Est-ce qu’elle riait ? Est-ce qu’elle pleurait ? Elle haletait. Tout son corps vibrait, des pieds à la tête.

On eût pu croire qu’elle se moquait de quelqu’un. Mais on eût pu croire aussi qu’elle était à deux doigts de la crise de nerfs.

— Ne me laissez pas seule…

— Il faut que je travaille.

— Mais puisque Carl s’est enfui !

— Vous le croyez coupable ?

— Je ne sais pas ! Je ne sais plus… S’il s’est enfui…

— Voulez-vous que je vous enferme à nouveau dans votre chambre ?

— Non !… Ce que je veux, dès que ce sera possible, demain matin, c’est m’éloigner de cette maison, de ce carrefour… Je veux aller à Paris, où il y a des gens plein les rues, de la vie qui coule… La campagne me fait peur… Je ne sais pas…

Et soudain :

— Est-ce qu’on va arrêter Carl en Belgique ?

— Un mandat d’extradition sera lancé contre lui.

— C’est inouï… Quand je pense qu’il y a trois jours encore…

Elle se prit la tête à deux mains, mit ses cheveux blonds en désordre.

Maigret était sur le perron.

— A tout à l’heure, mademoiselle.

Il s’éloignait avec soulagement et pourtant il ne la quittait qu’à regret.

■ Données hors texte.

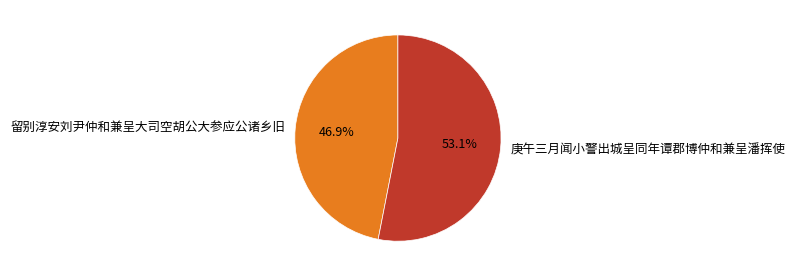

To the nearest percent, what percentage of the pie is 庚午三月闻小警出城呈同年谭郡博仲和兼呈潘挥使?

53%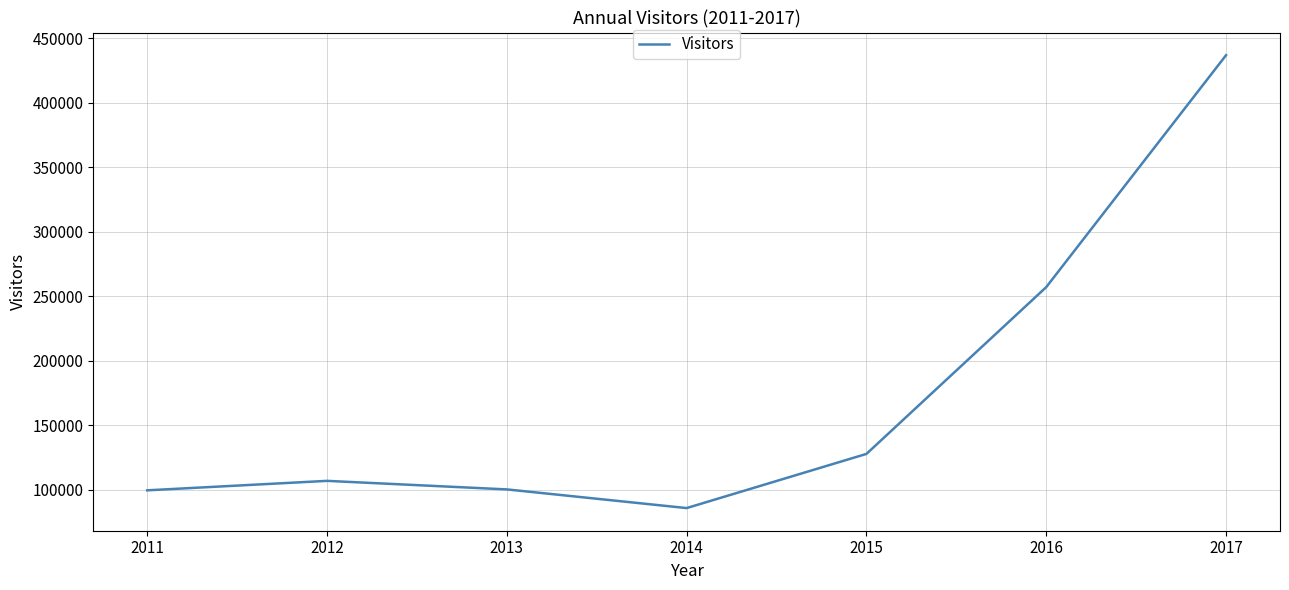

At which category does the chart reach its minimum across all series?

2014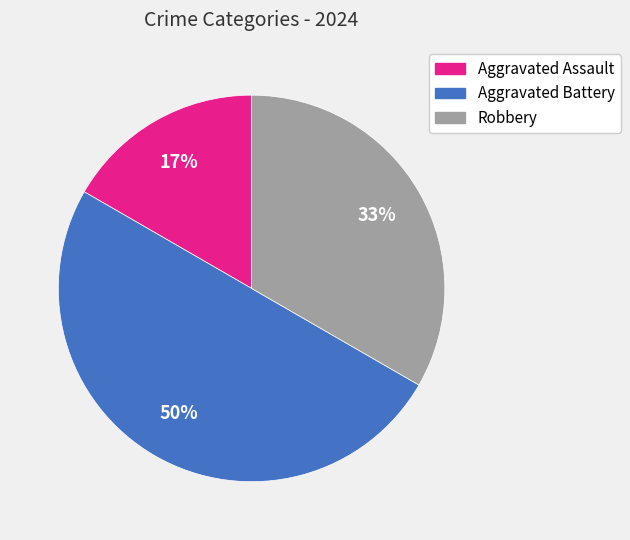

To the nearest percent, what is the difference between the largest and smallest slice percentages?

33%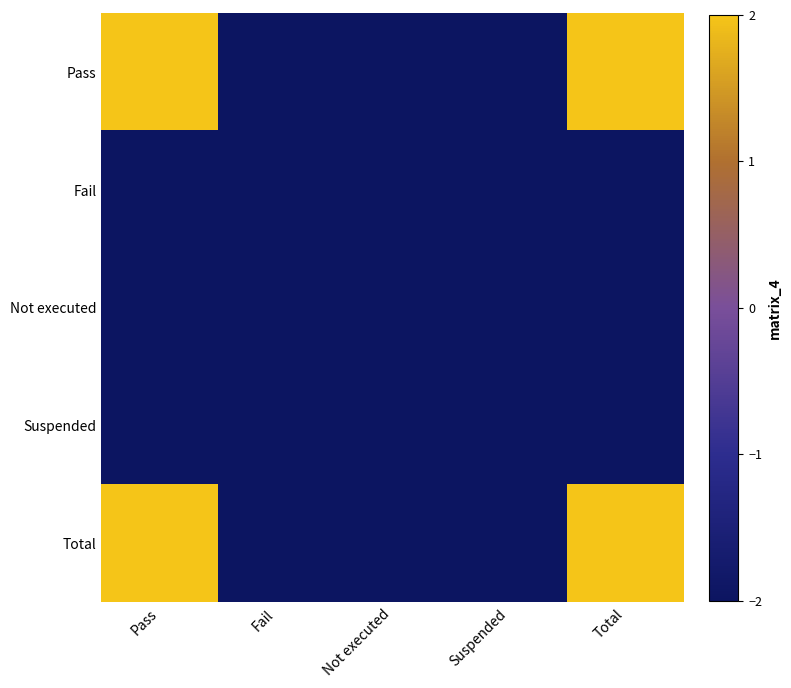

Which category has the highest value across all series?

Pass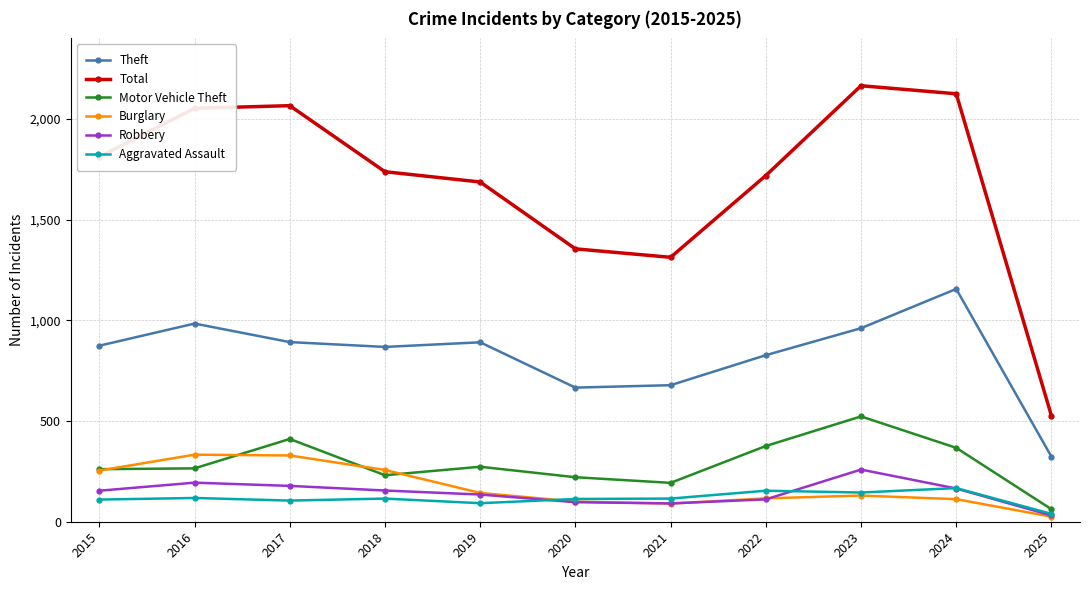

How many lines are shown in the chart?

6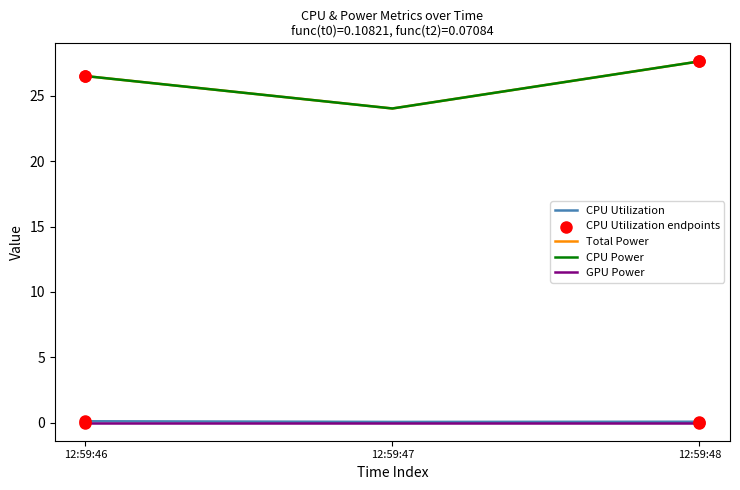

Is this an area chart (filled region under the line)?

No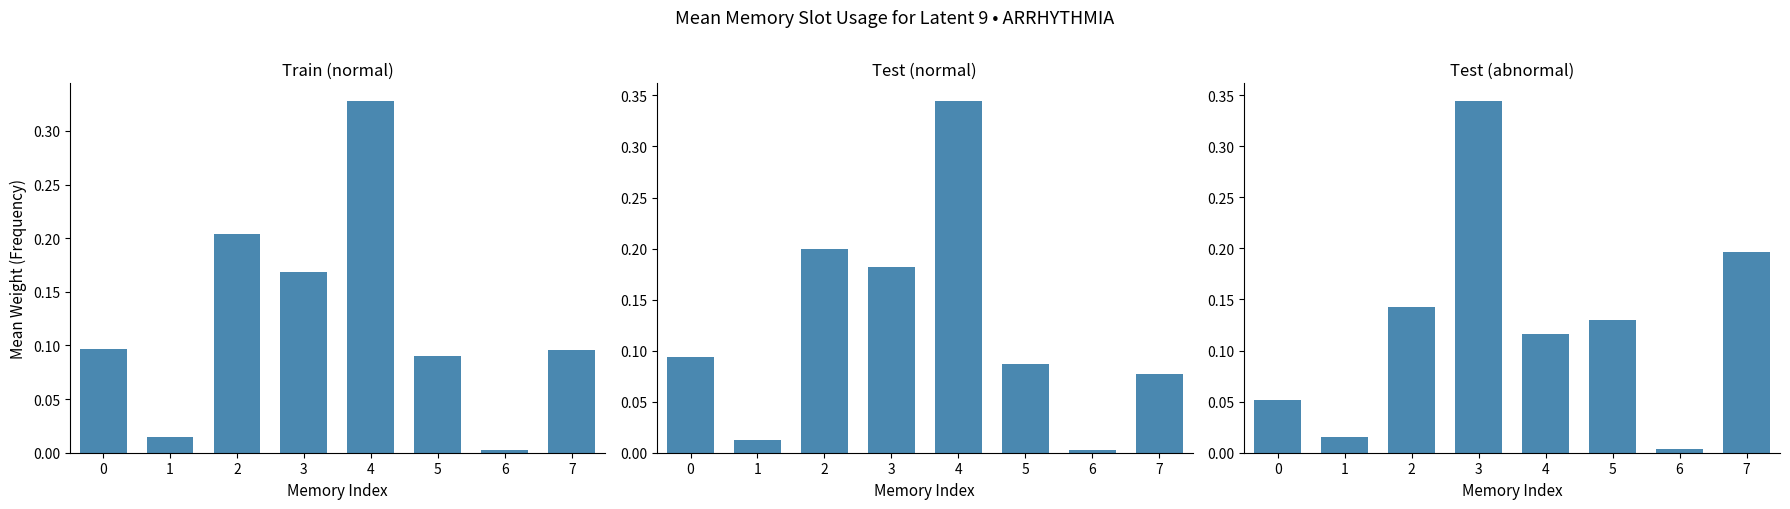

List the labels in order of Test (normal) value, smallest first.

6, 1, 7, 5, 0, 3, 2, 4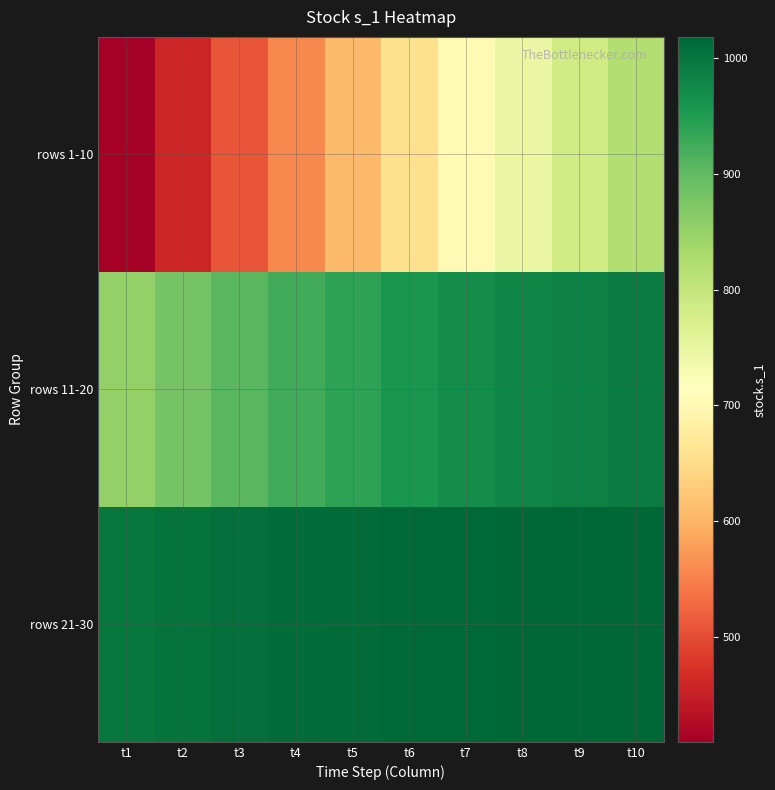

Which series has the largest range (max minus min)?

rows 1-10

Lucas faisait les cent pas sur la route.

— Rien de nouveau ?

— Rien !… L’agent d’assurances est venu me demander si l’on allait bientôt lui rendre une voiture.

M. Michonnet avait préféré s’adresser à Lucas qu’à Maigret. Et on le voyait dans son jardinet, qui épiait les deux hommes.

— Il n’a donc rien à faire ?

— Il prétend qu’il ne peut pas aller visiter ses clients dans la campagne sans voiture… Il parle de nous réclamer des dommages-intérêts.

Une auto de tourisme contenant toute une famille et une camionnette étaient arrêtées devant les pompes à essence.

— Un qui ne se la foule pas, remarqua le brigadier, c’est le garagiste !… Il paraît qu’il gagne tout ce qu’il veut… Ça travaille jour et nuit, ce machin-là…

— Tu as du tabac ?

Ce soleil trop neuf qui tombait d’aplomb sur la campagne surprenait, accablait, et Maigret s’épongeant le front murmura :

— Je vais dormir une heure… Ce soir, on verra…

Comme il passait devant le garage, M. Oscar l’interpella :

— Un petit coup de tord-boyaux, commissaire ?… Comme ça !… Sur le pouce, en passant !…

— Tout à l’heure !

Des éclats de voix laissaient supposer que, dans la villa en pierre meulière, M. Michonnet se disputait avec sa femme.